Mr Seselja: It is our fault you stuffed it up!

MR STANHOPE: Well, I must say that issues in relation to emergency services are very much the fault of the Liberal Party in government. There is absolutely no doubt. I have once again heard Mr Corbell—

Mr Seselja: FireLink is our fault?

MR STANHOPE: To some extent, a whole range of issues in relation to emergency services and emergency services capacity are a direct result—

Mr Pratt: You guys couldn’t run a chook raffle so you blame us.

MR SPEAKER: Order, Mr Pratt!

MR STANHOPE: Many of the failings in relation to infrastructure and capacity that were previously experienced are a direct result of seven years of running down of emergency services by the Liberal Party in government. There is absolutely no doubt about that. There was a complete refusal to deal with issues around communication.

Mrs Dunne: Point of order, Mr Speaker.

MR STANHOPE: You know that; you all know that.

MR SPEAKER: Order! Chief Minister, resume your seat.

Mrs Dunne: My point of order is under standing order 118 (b). The question related to the installation and procurement of FireLink in 2004 and 2005. Therefore the minister needs to confine his comments to that period.

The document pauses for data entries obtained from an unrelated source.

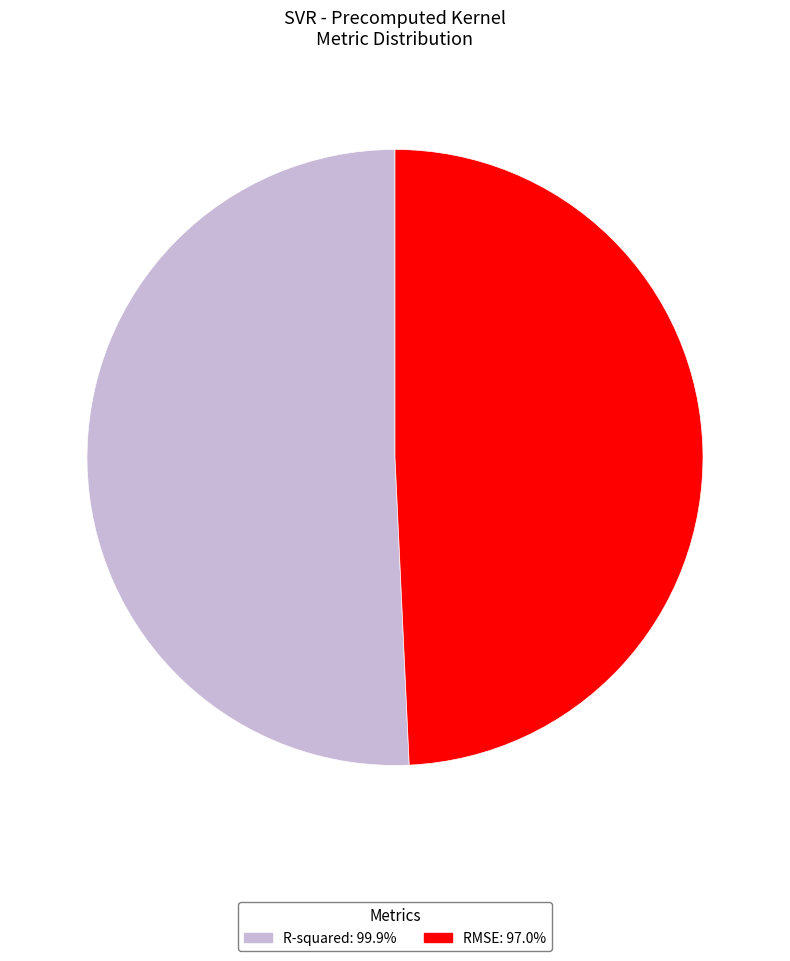

Count the number of slices in the pie.

2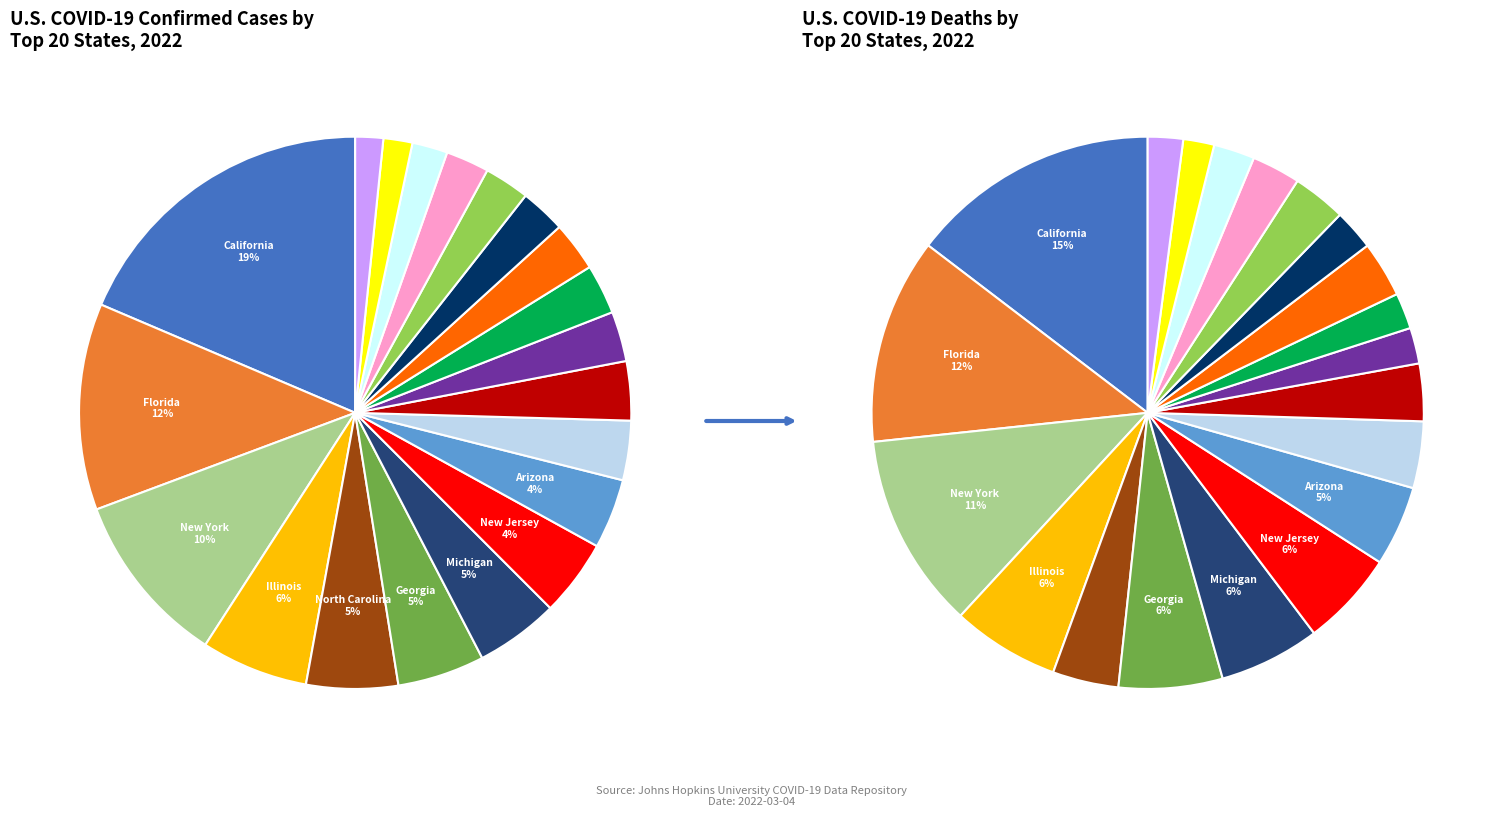

What is the change in value from Florida to Maryland?

-4854144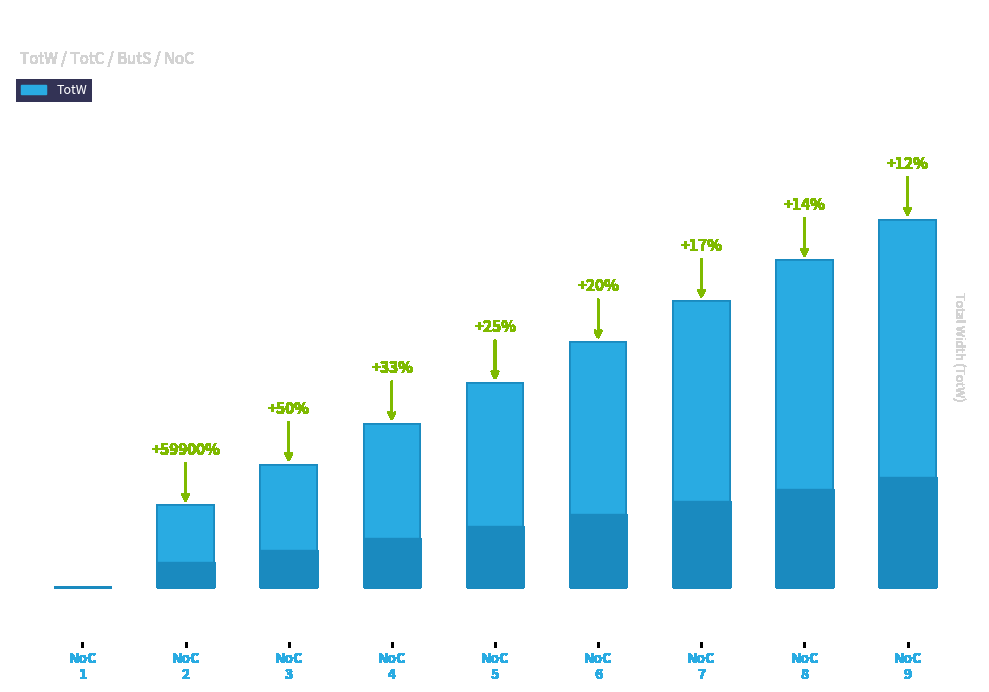

Reading left to right, extract all data points from this chart.

1	600	900	1200	1500	1800	2100	2400	2700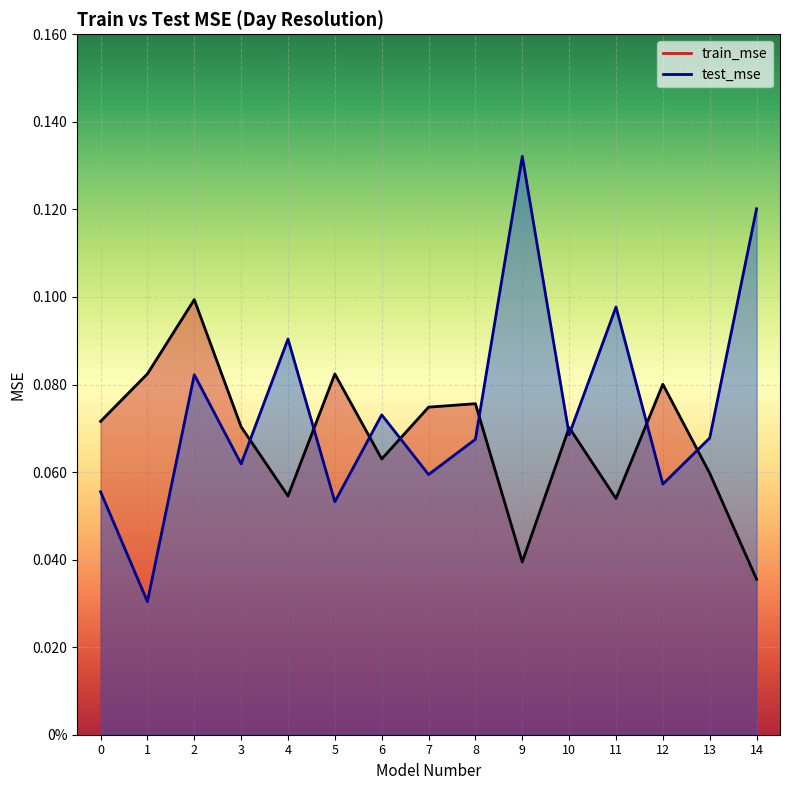

Reading right to left, extract all data points from this chart.

train_mse: 14=0.0	13=0.1	12=0.1	11=0.1	10=0.1	9=0.0	8=0.1	7=0.1	6=0.1	5=0.1	4=0.1	3=0.1	2=0.1	1=0.1	0=0.1
test_mse: 14=0.1	13=0.1	12=0.1	11=0.1	10=0.1	9=0.1	8=0.1	7=0.1	6=0.1	5=0.1	4=0.1	3=0.1	2=0.1	1=0.0	0=0.1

MR SPEAKER: Come to the subject matter of the supplementary question, Chief Minister.

MR STANHOPE: Mr Speaker, I was. I was talking about the explanations that have been made ad nauseam in this place by the minister, Mr Corbell, in relation to the issues around FireLink. Certainly there were a range of issues in relation to process, in retrospect, as fully explained by Mr Corbell and as otherwise exposed in relation to procurement—the failure to test and to do the level of due diligence that was quite obviously necessary and required. Many of those failings were almost exclusively a result of failings in management within the Emergency Services Bureau at the time, as a result of an administrative structure which you continue to favour, you continue to support. You cannot have it both ways.

Mr Seselja: It’s our fault you have put it in! You put it in; it didn’t work; you didn’t oversight it. And that’s our fault!